Only benefints between a DLL and a TList is removal of elements, its O(N) in a TList and O(1) in a DDL. Insertion (not adding to the end) is possible faster in a linked list, however you have to cache the list nodes so you dont have to create them all the time.

BSP/QuadTree/Octree are a whole different deal, but it is on a much higher level then TList vs LL or DLL as its a broadphase culling strategy.

So to summary to loop over a list without any list overhead (as fast as using a array) do like this:

[pascal]
for Index:=0 to List.Count-1 do
begin
Item:= TItem( List.List^[Index] );
// do something with Item
end;
[/pascal]
Back to topic, 100 000 visible objects seems alot, how would you even be able to see them at once on the screen?

If you are targeting top of the line hardware you might be able to push those numbers with hardware instancing but it is still a lot.

Some more information on what you are trying to accomplish would make it easier to see what you are trying to do and give better tips!

**jdarling** · 05-06-2009, 03:30 PM

Originally Posted by Andreaz

Actually, theres nothing slow about TList as such, as long as you avoid using the getter functions the amount of time taken to extract an element is really low, and for just stepping through the list it could be faster then a Linked list due to the element pointers being better aligned in the cache.

<Sarcasym>
Yeah, because everyone who is using a TList isn't using the accessor methods. Why would they use the interface provided.
</Sarcasym>

At the point you describe, you might as well just use a dynamic array with buffer caching and a length keeper. Then you loose the overhead of the object as a bonus

Other benefits of (non-TList) are faster item move, faster inserts (if using node cache), faster sorts... I can go on, but most are easily found in books. Though I'm sure Borland/CodeGear has made improvements in the base code (I only have Lazarus and D6 to work with).

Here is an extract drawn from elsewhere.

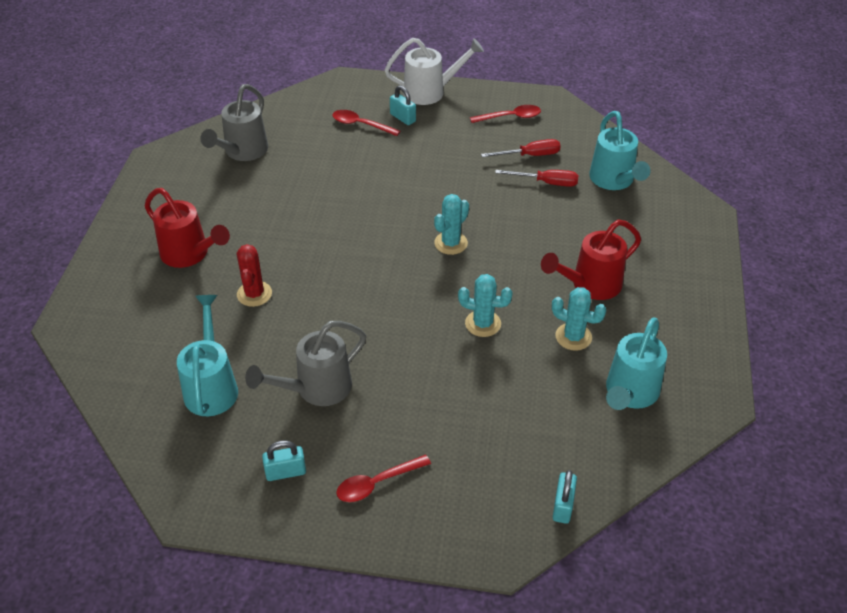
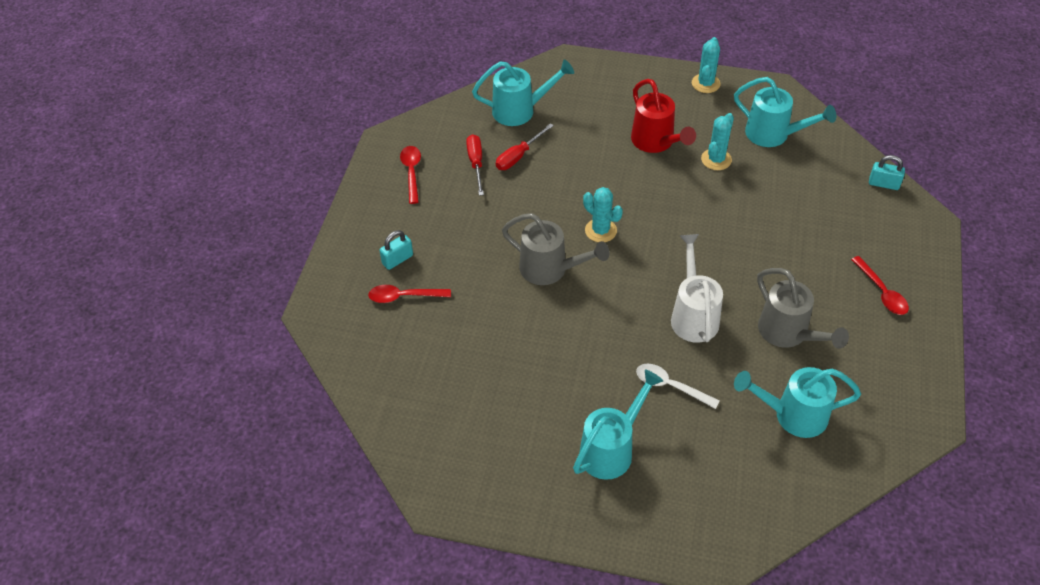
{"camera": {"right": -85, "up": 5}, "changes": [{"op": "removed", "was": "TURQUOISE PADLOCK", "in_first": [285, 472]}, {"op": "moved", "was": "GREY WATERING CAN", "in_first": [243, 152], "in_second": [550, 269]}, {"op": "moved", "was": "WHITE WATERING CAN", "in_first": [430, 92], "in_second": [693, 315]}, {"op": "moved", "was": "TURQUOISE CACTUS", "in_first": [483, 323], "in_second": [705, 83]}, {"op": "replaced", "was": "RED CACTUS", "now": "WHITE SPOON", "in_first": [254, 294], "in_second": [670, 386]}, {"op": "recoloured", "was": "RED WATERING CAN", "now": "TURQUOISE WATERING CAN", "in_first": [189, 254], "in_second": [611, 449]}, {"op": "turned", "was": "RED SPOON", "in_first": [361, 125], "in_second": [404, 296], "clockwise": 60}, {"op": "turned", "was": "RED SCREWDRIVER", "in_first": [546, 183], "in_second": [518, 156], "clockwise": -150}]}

Originally Posted by Andreaz

BSP/QuadTree/Octree are a whole different deal, but it is on a much higher level then TList vs LL or DLL as its a broadphase culling strategy.

My point was to show progressing from a simple easy to implement concept (using a TList to manage data) to a complex structure that is highly optimized (insert here). With that many objects a broad aproach may work out quite well.

BTW: One thing I haven't seen answered yet is the question of what rendering engine(s) your using. We all took for granted that is OGL only, but are you planning on using other rendering engines? If so, you need to apply a bit more thought on the subject if you want a general solution.

**Orgun109uk** · 05-06-2009, 04:33 PM

Hi, thanks for all the replies,

The amount of objects is really everything that gets rendered, including the terrain, particles, models, billboards, GUI, etc, etc. But i've decided to split this up.

To explain the project a bit better, its kinda like an Online RTS (Online Command and Conquer), you can build your own army to "take over the galaxy" or join a clan and create an even bigger army (which is why i am aiming for such i high number of objects).

I was thinking of using 2 octree's mainly to split up whats interactive and whats not, so when an object is clicked the scenery is not even included in the opengl picking stage, as well as to shrink the amount of processing is done on each object (e.g. i don't need to know what state a tree is in, but i do need to know the tanks state).

The models are stored in a data storage list rather than the object list, and im using a "mesh Instance" class, which renders the models using VBO (which gets generated when the model data is loaded).

After some testing of how "many models i can render on the screen". I'm thinking i'll stick around the 10,000 (max) mark, and perhaps 100,000 is just a tad unrealistic and unnecessary

.

The deferred rendering is a good idea, thanks, completely over looked it

.

I prefer using lists over arrays, especially when it will constantly be updated (adding and deleting), just makes things a little more simpler. Although if using TList is slower in Lazarus than arrays, i will need to look more into dynamic arrays.

Sorry, must of forgot to mention, i only plan to use SDL and OpenGL.